# MX 5000 Kubota not moving



## Frank T (Jan 2, 2021)

Hello all. I have this problem last yr, that the engine and every thing working, but it does not have power to run on higher gear, it barely move on 1st gear. I took it to the dealer last yr, they told me they adjust something in the transmission, it work fine for a yr, now it does it again, now I don't have a trailer to move it no more, so I am searching for help, any help I would appreciate. My tractor is a MX5000 Kubota I can up load a picture if needed to zoom in certain part or sections


----------



## Fedup (Feb 25, 2014)

More than likely what was adjusted was the clutch pedal free play. I suspect from your description of the problem that you currently have none. You stated it's happened before, was adjusted, and now it's happened again. Another adjustment might get you going again, but be aware that operating the tractor in this condition takes significant life out of the clutch disc. You may have already gone over the edge on that count. 
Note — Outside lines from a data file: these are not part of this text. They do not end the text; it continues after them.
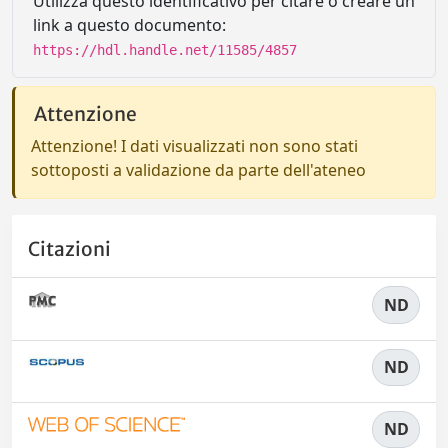
Utilizza questo identificativo per citare o creare un
link a questo documento:
https://hdl.handle.net/11585/4857
Attenzione
Attenzione! I dati visualizzati non sono stati
sottoposti a validazione da parte dell'ateneo
Citazioni
ND
ND
ND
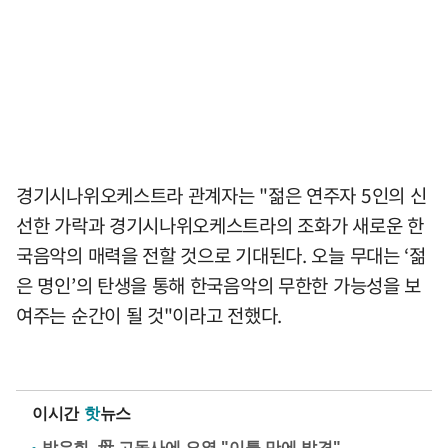
경기시나위오케스트라 관계자는 "젊은 연주자 5인의 신
선한 가락과 경기시나위오케스트라의 조화가 새로운 한
국음악의 매력을 전할 것으로 기대된다. 오늘 무대는 ‘젊
은 명인’의 탄생을 통해 한국음악의 무한한 가능성을 보
여주는 순간이 될 것"이라고 전했다.
이시간
핫
뉴스
방은희, 母 고독사에 오열 "이틀 만에 발견"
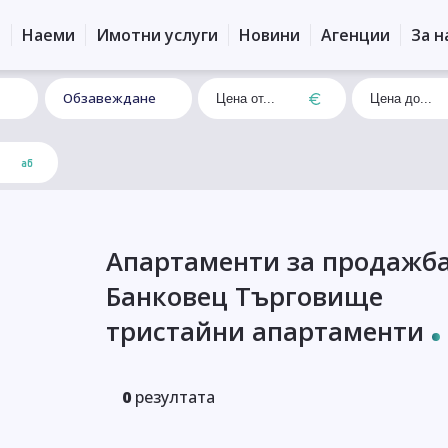
и
Наеми
Имотни услуги
Новини
Агенции
За н
Обзавеждане
Апартаменти за продажба
Банковец Търговище
тристайни апартаменти
0
резултата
Do you have or have access to an owner's manual for the tractor? That should cover the clutch free play adjustment procedure. Checking/making that adjustment should be your next step.


----------



## Frank T (Jan 2, 2021)

Fedup said:


> More than likely what was adjusted was the clutch pedal free play. I suspect from your description of the problem that you currently have none. You stated it's happened before, was adjusted, and now it's happened again. Another adjustment might get you going again, but be aware that operating the tractor in this condition takes significant life out of the clutch disc. You may have already gone over the edge on that count.
> 
> Do you have or have access to an owner's manual for the tractor? That should cover the clutch free play adjustment procedure. Checking/making that adjustment should be your next step.


----------



## Frank T (Jan 2, 2021)

I'll try to search for the manual online, the original one I kept it in the brush hog's tube, but it got stolen with the tractor one, the police has since recovered my tractor but no brush hog


----------



## Fedup (Feb 25, 2014)

Well if you don't have a manual, the general "rule of thumb" I go by is 1 to 1 1/2 inches of free travel. That applies to MOST dry clutch tractors. By free travel I mean how far can I push the pedal down with two fingertips? I'm just guessing at this point, but yours is probably much less than that, maybe even nonexistent. The adjustment will be a rod connecting the pedal to a lever attached to a shaft going into the clutch housing. The rod is threaded on one end with a clevis and a clevis pin. Threading the clevis on or off the rod changes the free travel adjustment. On your tractor it may be under the floor plate near the pedal, it may be hidden under a panel or cover in the steering column area. You just have to look for it. If the adjustment gets you going again, great. If not, you may be looking at a clutch repair.


----------



## Frank T (Jan 2, 2021)

Fedup said:


> Well if you don't have a manual, the general "rule of thumb" I go by is 1 to 1 1/2 inches of free travel. That applies to MOST dry clutch tractors. By free travel I mean how far can I push the pedal down with two fingertips? I'm just guessing at this point, but yours is probably much less than that, maybe even nonexistent. The adjustment will be a rod connecting the pedal to a lever attached to a shaft going into the clutch housing. The rod is threaded on one end with a clevis and a clevis pin. Threading the clevis on or off the rod changes the free travel adjustment. On your tractor it may be under the floor plate near the pedal, it may be hidden under a panel or cover in the steering column area. You just have to look for it. If the adjustment gets you going again, great. If not, you may be looking at a clutch repair.


----------



## Frank T (Jan 2, 2021)

Whoaaaa, such a kind person you're sir. I'll keep this and follow, will search for it tomorrow. Very much appreciated sir. Happy new yr to you and to the forum


----------



## Ed Williams (Jun 13, 2019)

Frank T said:


> I'll try to search for the manual online, the original one I kept it in the brush hog's tube, but it got stolen with the tractor one, the police has since recovered my tractor but no brush y


Check under the Manuals section of this forum. Scroll down to Kubota and see if there is one for you.


----------



## Frank T (Jan 2, 2021)

Hello again, I have adjust the clutch peddal of tension, I get more power, as I noticed mow my RPM is slow moving up, and when shut down the engine, the RPM needle is not going down until few hrs later. Could this be my Transmission/hydraulic filter clog up?


----------



## Frank T (Jan 2, 2021)

Ed Williams said:


> Check under the Manuals section of this forum. Scroll down to Kubota and see if there is one for you.


----------



## Frank T (Jan 2, 2021)

Thank you for the heads up sir


----------